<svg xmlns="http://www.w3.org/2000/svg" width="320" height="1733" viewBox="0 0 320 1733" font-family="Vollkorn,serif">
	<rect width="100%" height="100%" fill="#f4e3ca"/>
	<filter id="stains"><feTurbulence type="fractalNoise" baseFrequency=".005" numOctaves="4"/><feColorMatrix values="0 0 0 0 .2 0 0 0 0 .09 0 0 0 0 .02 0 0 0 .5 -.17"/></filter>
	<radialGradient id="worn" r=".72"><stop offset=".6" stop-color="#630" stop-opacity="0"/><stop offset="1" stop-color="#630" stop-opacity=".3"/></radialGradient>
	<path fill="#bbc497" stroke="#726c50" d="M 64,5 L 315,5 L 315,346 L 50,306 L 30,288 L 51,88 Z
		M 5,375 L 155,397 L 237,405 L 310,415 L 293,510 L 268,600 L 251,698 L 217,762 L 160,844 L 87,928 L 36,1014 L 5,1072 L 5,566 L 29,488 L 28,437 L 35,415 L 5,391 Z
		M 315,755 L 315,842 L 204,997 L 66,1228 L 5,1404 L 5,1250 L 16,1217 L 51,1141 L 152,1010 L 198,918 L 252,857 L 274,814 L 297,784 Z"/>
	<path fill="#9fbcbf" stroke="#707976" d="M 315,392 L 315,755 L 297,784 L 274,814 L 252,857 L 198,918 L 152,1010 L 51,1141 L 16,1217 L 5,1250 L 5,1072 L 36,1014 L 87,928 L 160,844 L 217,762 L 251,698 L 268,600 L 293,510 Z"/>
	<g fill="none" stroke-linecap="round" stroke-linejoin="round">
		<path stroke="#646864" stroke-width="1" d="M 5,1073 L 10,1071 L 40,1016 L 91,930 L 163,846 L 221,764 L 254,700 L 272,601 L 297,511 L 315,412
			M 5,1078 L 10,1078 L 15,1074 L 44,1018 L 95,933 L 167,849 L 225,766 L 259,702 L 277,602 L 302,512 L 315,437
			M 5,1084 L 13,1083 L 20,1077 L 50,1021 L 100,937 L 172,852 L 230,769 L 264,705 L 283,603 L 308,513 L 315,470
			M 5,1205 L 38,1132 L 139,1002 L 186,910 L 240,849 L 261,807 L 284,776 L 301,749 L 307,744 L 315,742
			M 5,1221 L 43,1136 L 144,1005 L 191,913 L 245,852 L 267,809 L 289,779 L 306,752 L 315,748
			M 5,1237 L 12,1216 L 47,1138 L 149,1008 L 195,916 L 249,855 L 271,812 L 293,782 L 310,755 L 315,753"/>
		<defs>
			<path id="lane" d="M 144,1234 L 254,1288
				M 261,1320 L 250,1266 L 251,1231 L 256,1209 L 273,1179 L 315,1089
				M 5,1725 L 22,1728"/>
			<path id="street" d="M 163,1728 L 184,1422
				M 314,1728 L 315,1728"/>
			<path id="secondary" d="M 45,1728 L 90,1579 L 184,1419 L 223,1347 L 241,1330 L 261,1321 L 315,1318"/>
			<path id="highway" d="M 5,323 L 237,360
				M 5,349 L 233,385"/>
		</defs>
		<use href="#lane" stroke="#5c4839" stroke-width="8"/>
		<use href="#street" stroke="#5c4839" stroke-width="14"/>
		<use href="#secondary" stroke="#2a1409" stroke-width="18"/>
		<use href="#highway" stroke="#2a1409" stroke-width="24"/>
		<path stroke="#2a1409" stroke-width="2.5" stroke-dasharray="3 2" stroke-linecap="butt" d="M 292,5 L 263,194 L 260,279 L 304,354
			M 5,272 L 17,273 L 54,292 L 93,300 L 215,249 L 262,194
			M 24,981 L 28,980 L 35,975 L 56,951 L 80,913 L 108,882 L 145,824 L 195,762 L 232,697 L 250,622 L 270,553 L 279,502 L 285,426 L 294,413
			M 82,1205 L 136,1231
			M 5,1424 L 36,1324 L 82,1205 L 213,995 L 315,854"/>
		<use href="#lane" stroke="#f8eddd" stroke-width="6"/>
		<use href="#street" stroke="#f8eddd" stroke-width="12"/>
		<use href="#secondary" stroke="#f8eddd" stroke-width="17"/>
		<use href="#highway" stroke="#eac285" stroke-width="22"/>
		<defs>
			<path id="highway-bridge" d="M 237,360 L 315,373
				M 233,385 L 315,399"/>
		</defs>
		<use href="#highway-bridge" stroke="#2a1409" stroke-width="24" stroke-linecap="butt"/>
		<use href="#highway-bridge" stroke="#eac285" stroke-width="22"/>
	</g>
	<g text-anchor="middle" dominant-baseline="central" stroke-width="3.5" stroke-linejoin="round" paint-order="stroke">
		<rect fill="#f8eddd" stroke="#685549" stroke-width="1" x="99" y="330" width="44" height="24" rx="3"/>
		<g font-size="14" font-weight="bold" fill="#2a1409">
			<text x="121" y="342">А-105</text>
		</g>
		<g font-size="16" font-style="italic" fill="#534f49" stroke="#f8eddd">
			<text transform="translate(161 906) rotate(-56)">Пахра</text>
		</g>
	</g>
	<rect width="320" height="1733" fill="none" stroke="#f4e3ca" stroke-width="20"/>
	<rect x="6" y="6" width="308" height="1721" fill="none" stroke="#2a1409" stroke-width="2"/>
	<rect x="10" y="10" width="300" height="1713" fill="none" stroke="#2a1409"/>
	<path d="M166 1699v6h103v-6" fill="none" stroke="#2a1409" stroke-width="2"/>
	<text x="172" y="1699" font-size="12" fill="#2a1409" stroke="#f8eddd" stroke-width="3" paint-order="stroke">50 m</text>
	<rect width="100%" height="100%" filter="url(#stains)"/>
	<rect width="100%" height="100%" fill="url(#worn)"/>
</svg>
* * *
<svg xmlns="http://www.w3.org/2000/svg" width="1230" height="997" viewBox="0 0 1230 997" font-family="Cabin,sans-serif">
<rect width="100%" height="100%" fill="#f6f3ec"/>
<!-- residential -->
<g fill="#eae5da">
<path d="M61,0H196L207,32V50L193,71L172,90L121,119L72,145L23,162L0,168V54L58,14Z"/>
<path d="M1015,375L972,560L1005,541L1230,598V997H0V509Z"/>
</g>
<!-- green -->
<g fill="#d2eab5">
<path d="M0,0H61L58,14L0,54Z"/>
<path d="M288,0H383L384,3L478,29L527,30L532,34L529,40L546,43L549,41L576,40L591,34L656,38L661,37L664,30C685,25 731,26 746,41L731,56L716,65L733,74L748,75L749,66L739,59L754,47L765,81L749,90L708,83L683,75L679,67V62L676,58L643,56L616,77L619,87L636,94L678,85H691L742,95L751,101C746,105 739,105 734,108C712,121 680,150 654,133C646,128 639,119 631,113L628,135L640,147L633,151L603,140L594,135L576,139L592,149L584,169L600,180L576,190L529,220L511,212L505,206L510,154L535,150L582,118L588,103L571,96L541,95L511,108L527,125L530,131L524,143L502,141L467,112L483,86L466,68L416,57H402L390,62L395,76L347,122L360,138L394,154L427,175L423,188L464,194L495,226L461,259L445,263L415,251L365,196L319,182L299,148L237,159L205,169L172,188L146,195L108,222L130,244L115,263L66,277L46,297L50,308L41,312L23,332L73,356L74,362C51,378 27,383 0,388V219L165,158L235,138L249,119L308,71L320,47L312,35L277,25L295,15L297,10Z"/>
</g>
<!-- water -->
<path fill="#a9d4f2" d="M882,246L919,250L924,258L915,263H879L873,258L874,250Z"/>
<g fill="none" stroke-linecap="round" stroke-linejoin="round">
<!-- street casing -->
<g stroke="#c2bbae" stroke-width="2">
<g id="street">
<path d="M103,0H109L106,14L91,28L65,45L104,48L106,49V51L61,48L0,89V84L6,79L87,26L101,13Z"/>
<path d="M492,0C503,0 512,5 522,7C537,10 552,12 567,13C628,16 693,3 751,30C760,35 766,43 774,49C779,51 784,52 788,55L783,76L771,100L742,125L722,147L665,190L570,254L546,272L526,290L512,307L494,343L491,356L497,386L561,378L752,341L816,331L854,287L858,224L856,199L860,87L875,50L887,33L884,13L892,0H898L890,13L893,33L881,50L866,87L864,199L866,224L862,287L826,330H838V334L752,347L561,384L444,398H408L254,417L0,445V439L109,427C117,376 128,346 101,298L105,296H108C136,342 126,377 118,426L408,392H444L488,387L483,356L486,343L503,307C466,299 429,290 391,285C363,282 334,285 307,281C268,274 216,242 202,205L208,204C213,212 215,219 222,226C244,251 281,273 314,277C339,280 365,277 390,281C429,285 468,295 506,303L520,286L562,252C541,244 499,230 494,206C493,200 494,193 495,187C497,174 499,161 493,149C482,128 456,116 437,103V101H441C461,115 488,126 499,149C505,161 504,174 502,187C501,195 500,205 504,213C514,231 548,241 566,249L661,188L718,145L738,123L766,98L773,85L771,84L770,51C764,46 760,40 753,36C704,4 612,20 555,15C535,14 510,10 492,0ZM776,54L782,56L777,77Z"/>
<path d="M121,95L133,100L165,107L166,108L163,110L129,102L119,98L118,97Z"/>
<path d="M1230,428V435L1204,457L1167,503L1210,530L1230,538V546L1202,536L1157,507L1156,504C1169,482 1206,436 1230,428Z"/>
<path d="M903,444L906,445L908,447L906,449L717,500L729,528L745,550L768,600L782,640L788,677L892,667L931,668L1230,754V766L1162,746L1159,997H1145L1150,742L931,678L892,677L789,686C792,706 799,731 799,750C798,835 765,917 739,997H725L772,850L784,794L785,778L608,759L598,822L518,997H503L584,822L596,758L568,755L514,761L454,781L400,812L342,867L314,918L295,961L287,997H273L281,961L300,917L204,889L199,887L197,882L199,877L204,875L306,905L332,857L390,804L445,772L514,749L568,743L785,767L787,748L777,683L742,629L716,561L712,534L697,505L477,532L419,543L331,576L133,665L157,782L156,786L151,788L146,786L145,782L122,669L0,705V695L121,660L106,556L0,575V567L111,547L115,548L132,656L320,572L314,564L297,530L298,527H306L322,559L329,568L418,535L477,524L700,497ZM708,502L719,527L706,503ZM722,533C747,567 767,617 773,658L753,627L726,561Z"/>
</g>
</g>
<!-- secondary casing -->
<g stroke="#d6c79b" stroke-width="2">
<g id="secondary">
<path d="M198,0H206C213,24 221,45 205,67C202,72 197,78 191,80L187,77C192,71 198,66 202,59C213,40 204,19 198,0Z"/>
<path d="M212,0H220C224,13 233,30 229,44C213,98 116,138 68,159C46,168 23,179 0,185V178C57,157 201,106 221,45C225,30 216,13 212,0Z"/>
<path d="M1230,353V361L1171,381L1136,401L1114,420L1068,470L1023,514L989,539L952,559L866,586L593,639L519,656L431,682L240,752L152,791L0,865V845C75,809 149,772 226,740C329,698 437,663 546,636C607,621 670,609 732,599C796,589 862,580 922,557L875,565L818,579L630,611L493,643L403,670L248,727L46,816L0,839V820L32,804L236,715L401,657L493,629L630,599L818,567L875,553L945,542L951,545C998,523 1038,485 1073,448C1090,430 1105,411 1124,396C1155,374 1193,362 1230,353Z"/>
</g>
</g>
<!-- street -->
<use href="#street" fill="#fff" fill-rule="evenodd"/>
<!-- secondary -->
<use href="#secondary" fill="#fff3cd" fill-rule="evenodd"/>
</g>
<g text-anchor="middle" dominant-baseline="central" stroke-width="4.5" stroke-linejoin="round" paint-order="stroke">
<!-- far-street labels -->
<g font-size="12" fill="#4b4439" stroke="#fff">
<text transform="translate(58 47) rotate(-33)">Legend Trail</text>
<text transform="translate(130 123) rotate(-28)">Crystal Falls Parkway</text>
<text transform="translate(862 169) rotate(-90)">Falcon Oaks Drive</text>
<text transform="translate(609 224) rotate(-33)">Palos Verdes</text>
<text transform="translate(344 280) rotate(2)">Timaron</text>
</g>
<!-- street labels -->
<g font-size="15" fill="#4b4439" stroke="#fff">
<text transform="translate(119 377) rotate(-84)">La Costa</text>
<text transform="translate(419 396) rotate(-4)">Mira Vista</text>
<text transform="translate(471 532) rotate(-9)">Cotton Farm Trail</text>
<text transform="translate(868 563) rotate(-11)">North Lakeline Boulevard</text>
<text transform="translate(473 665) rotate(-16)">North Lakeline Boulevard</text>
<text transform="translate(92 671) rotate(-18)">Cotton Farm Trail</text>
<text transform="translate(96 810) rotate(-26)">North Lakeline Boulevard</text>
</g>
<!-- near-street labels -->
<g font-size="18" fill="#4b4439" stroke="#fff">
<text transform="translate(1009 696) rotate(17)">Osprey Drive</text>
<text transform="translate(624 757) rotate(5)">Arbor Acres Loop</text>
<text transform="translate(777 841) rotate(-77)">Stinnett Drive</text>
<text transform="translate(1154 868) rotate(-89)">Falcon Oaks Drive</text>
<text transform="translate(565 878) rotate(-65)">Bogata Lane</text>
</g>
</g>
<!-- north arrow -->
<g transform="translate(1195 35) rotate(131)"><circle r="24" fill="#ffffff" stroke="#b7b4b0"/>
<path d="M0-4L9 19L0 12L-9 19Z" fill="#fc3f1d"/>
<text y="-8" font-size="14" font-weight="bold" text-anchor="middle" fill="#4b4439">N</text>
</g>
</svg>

== What the task asks ==
How many lines in this listing contain "worn"? Give that number and stop.

== Written response ==
2